3. 2025-07-08 06:00 +0800 We found that there were still HTTP 500 and 504 errors on log2025b, and its signing service continued pausing after short recovery. We then restarted services and rebooted business server, but found signing service continued pausing after short recovery.
4. 2025-07-08 09:00 +0800 After inspecting the database and connection middleware, we identified the error message “host is blocked because of many connection errors”. We attempted to adjust database runtime parameters and restart the database. The signing service briefly recovered but failed again, confirming insufficient CPU resources on the database servers.
5. 2025-07-08 11:00 +0800 Suspended add-cert and add-pre-cert interfaces. Checked the database status after it stabilized.
6. 2025-07-08 14:20 +0800 Prepared to add CPU resources to the database servers.
7. 2025-07-08 15:10 +0800 Completed adding CPU resources and the service began to gradually recover.
8. 2025-07-08 15:30 +0800 The HTTP 500 and 504 errors were confirmed ceasing and the signing service resumed normal operation.
9. 2025-07-11 08:00 +0800 ~ 2025-07-15 10:00 +0800 A growing backlog of unsigned entries has been observed in the merge tree.
10. 2025-07-15 09:27 +0800 Received external email notification that log entries incorporating with delays in excess of 24 hours.
11. 2025-07-15 09:42 +0800 Suspended certificate submission interface.
12. 2025-07-15 16:00 +0800 Implemented monitoring and alerting mechanisms for the Unsequenced table in the database.
13. 2025-07-15 19:20 +0800 Started to upgrade disk resource.
14. 2025-07-15 20:12 +0800 Completed upgrading disk resource.
15. 2025-07-15 20:26 +0800 Restored certificate submission interface and started to accept submissions.
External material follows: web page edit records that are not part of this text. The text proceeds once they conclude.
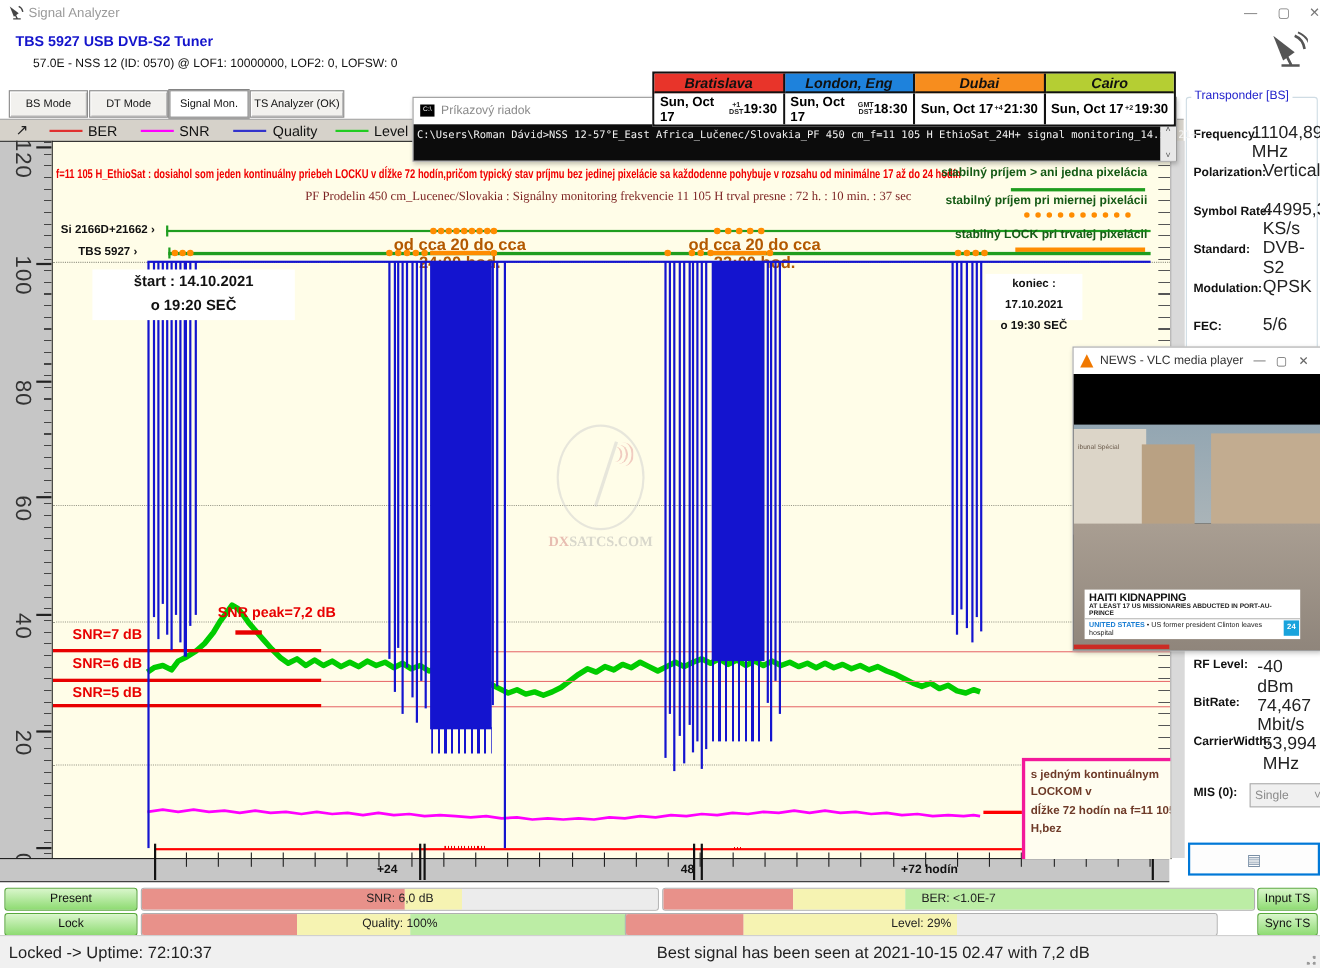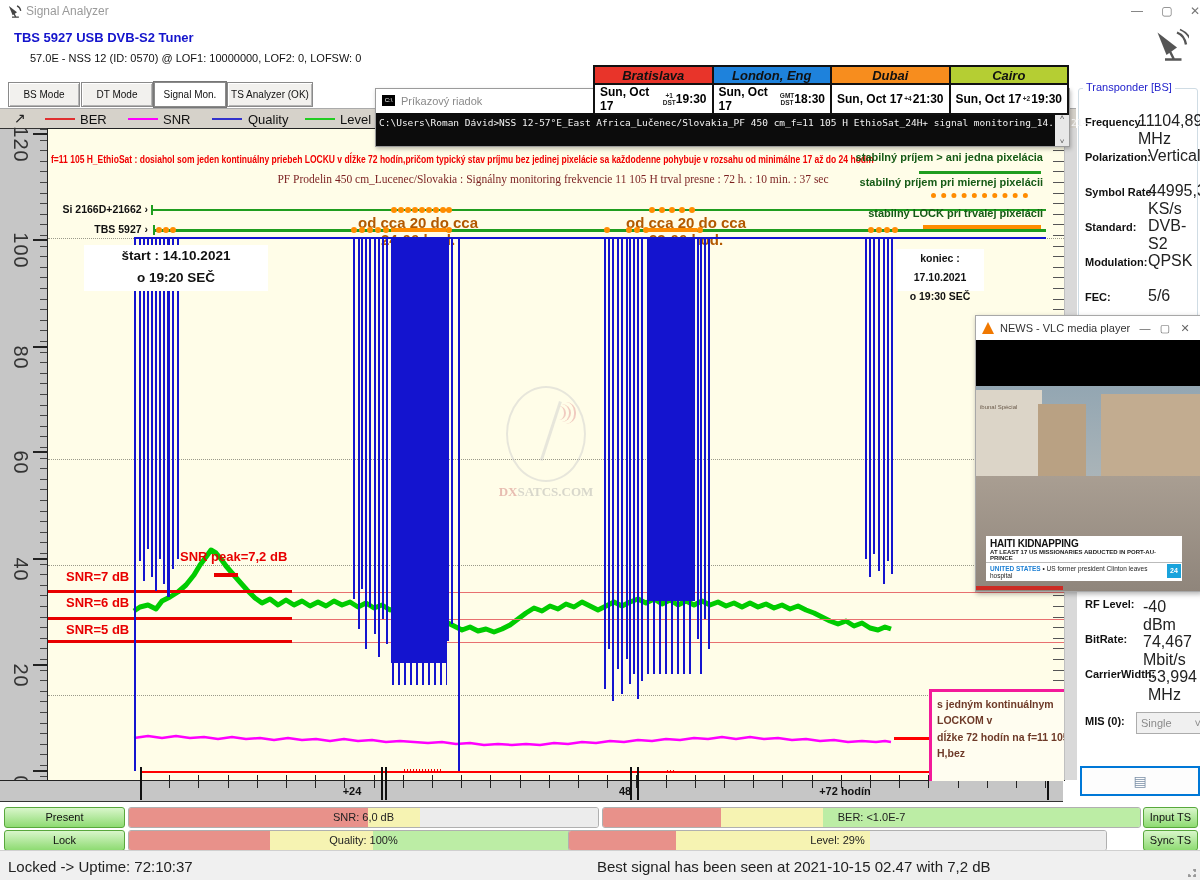--- a/index.html
+++ b/index.html
@@ -32,7 +32,7 @@
   .snrlab{left:18px;font-size:13px;font-weight:bold;color:#e80000;}
   .whitebox{background:#fff;text-align:center;font-weight:bold;color:#111;z-index:6;}
   .rleg{right:21px;font-size:11px;font-weight:bold;color:#155a15;white-space:nowrap;z-index:3;}
-  .devlab{font-size:10.5px;font-weight:bold;color:#111;text-align:right;width:100px;left:0;}
+  .devlab{font-size:10.5px;font-weight:bold;color:#111;text-align:center;width:100px;left:0;}
   .orlab{font-size:15px;font-weight:bold;color:#b35900;text-align:center;width:160px;}
   #pinkbox{left:881px;top:560px;width:132px;height:86px;background:#fffdf0;border:3px solid #f3199a;
     z-index:6;font-size:10.5px;font-weight:bold;color:#6e3a28;line-height:1.55;padding:4px 2px 0 5px;}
Awaiting system for stable running.
16. 2025-07-16 17:00 +0800 The monitoring system indicated stable operation.
Actions
1. Added database CPU resources, upgraded database disk performance and enhanced database processing capabilities.
2. In addition to using the sequencer_merge_delay_count and sequencer_sequenced metrics to monitor merge delays, monitoring and alerts have been added for the Unsequenced table.
3. Implemented a new operational strategy, that is the add-cert interface will be automatically suspended when the Unsequenced table reaches a threshold, preventing excessive data accumulation.
4. Plan to implement new external monitoring for more comprehensive API interface monitoring.